DOCUMENT EXCERPT =>
ReportingDispatchAgent
^^^^^^^^^^^^^^^^^^^^^^
You will note that the *DispatchAgent* only allows an outside source to send
commands to the agent. There is no communication backwards. There is another
base class that has a slightly different run loop. Rather than blocking
foreever on incoming messages it will also call its own method, periodic, to
allow other operations to occur.

The call to periodic will return the amount of time in seconds (as a float)
that it will wait until calling periodic again. The periodic function therefore
controls how often it is called. The first call will happen as soon as run is
called.

The method signature of the *periodic* method is:

.. code-block:: python 

        def periodic(self, now):

If *periodic* is not implemented in the subclass, an exception is raised.

This example code writes the current time to a file once a second. Note the
explicit use of the *Agent* class to set the file name.

.. code-block:: python

    import os.path
    from magi.util.agent import ReportingDispatchAgent, agentmethod

    class myTimeTracker(ReportingDispatchAgent):
        def __init__(self):
            ReportingDispatchAgent.__init__(self)
            self.filename = None

        def confirmConfiguration(self):
            if not os.path.exists(self.filename):
                return False

        def periodic(self, now):
            with open(self.filename, 'a') as fd:
                fd.write('%f\n' % now)
            
            # call again one second from now
            return 1.0

The *ReportingDispatchAgent* documentation can seen `here
<http://montage.deterlab.net/backend/python/util.html#magi.util.agent.ReportingDispatchAgent>`_.

SharedServer
^^^^^^^^^^^^
The *SharedServer* class inherits from *DispatchAgent* and expects the subclass
to implement the methods *runserver* and *terminateserver* to start or stop a
local server process. The *SharedServer* class takes care of multiple agents
requesting use of the server and only calls runserver or terminateserver when
required. This ensures that there is ever only one instance of the server
running at once on a given host. A canonical example of this would be a web
server running a single instance of Apache. The methods *runserver* and
*stopserver* take no arguments.

EXERCISE DATA =>
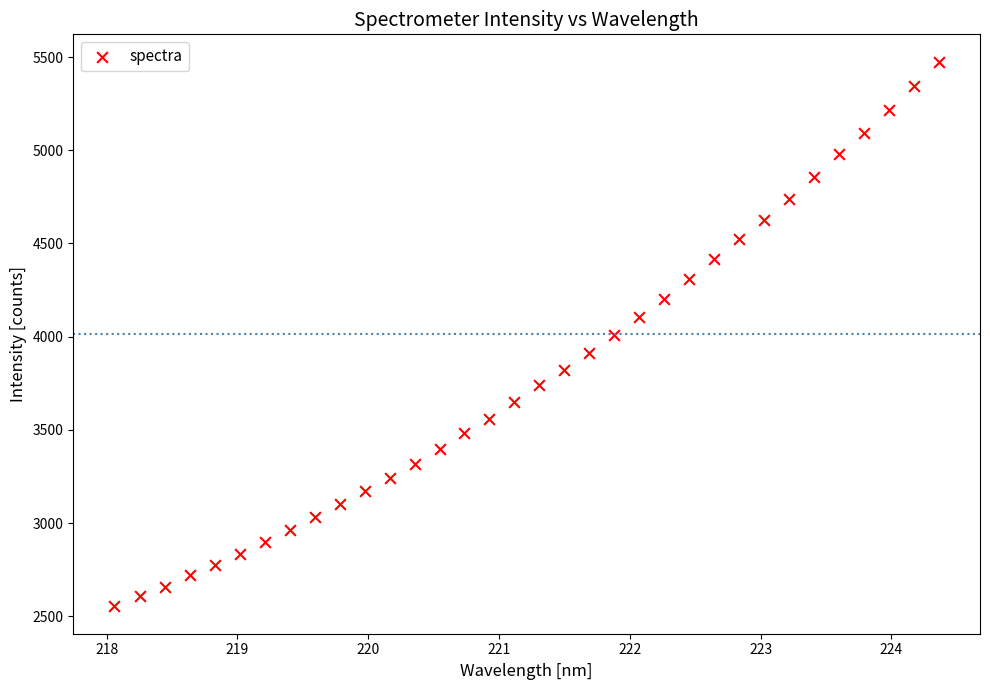

What is the range of X values (max minus min)?

6.3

WHAT YOU NEED TO DO =>
**1)** Retype the passage from the agent class documentation exactly, starting at "This example code" and ending at "ReportingDispatchAgent.__init__(self)".
**2)** Answer these questions using the agent class documentation:
(a) What does a call to periodic return?
(b) What happens if periodic is not implemented in the subclass?
(c) What canonical example is given for the SharedServer class?
**3)** Proceed with the agent class documentation from the point where it stops.

PER-TASK ANSWERS =>
**1)**
This example code writes the current time to a file once a second. Note the
explicit use of the *Agent* class to set the file name.

.. code-block:: python

    import os.path
    from magi.util.agent import ReportingDispatchAgent, agentmethod

    class myTimeTracker(ReportingDispatchAgent):
        def __init__(self):
            ReportingDispatchAgent.__init__(self)

**2)**
(a) It returns the amount of time in seconds, as a float, to wait before calling periodic again.
(b) An exception is raised.
(c) A web server running a single instance of Apache.

**3)**
Below is an example of a simple agent that starts and stops Apache on the local
host. If there are other Agents running on the machine that require Apache to
be running, they can inherit from *SharedServer* as well, thus ensuring that
there is only ever one instance of Apache running.

.. code-block:: python 

    from subprocess import check_call, CalledProcessError
    from magi.util.agent import SharedServer

    class ApacheServerAgent(SharedServer):
        def __init__(self):
            SharedServer.__init__(self)

        def runserver(self):
            try: 
                check_call('apachectl start'.split())

            except CalledProcessError:
                return False
            
            return True

        def stopserver(self):
            try: 
                check_call('apachectl stop'.split())

            except CalledProcessError:
                return False
            
            return True

The *SharedServer* documentation can seen `here
<http://montage.deterlab.net/backend/python/util.html#magi.util.agent.SharedServer>`_.

TrafficClientAgent
^^^^^^^^^^^^^^^^^^
*TrafficClientAgent* models an agent that periodically generates traffic.
It must implement the *getCmd* method, returning a string to execute on the
command line to generate traffic. For example, the *getCmd* could return a
*curl* or *wget* command to generate client-side HTML traffic.
The signature of *getCmd* is:

.. code-block:: python

    def getCmd(self, destination)

Where *destination* is a server host name from which the Agent should request
traffic. The base class contains a number of variables which control how often
*getCmd* is called and which servers should be contacted: *servers* is a list
of server hostnames and *interval* is a distribution variable.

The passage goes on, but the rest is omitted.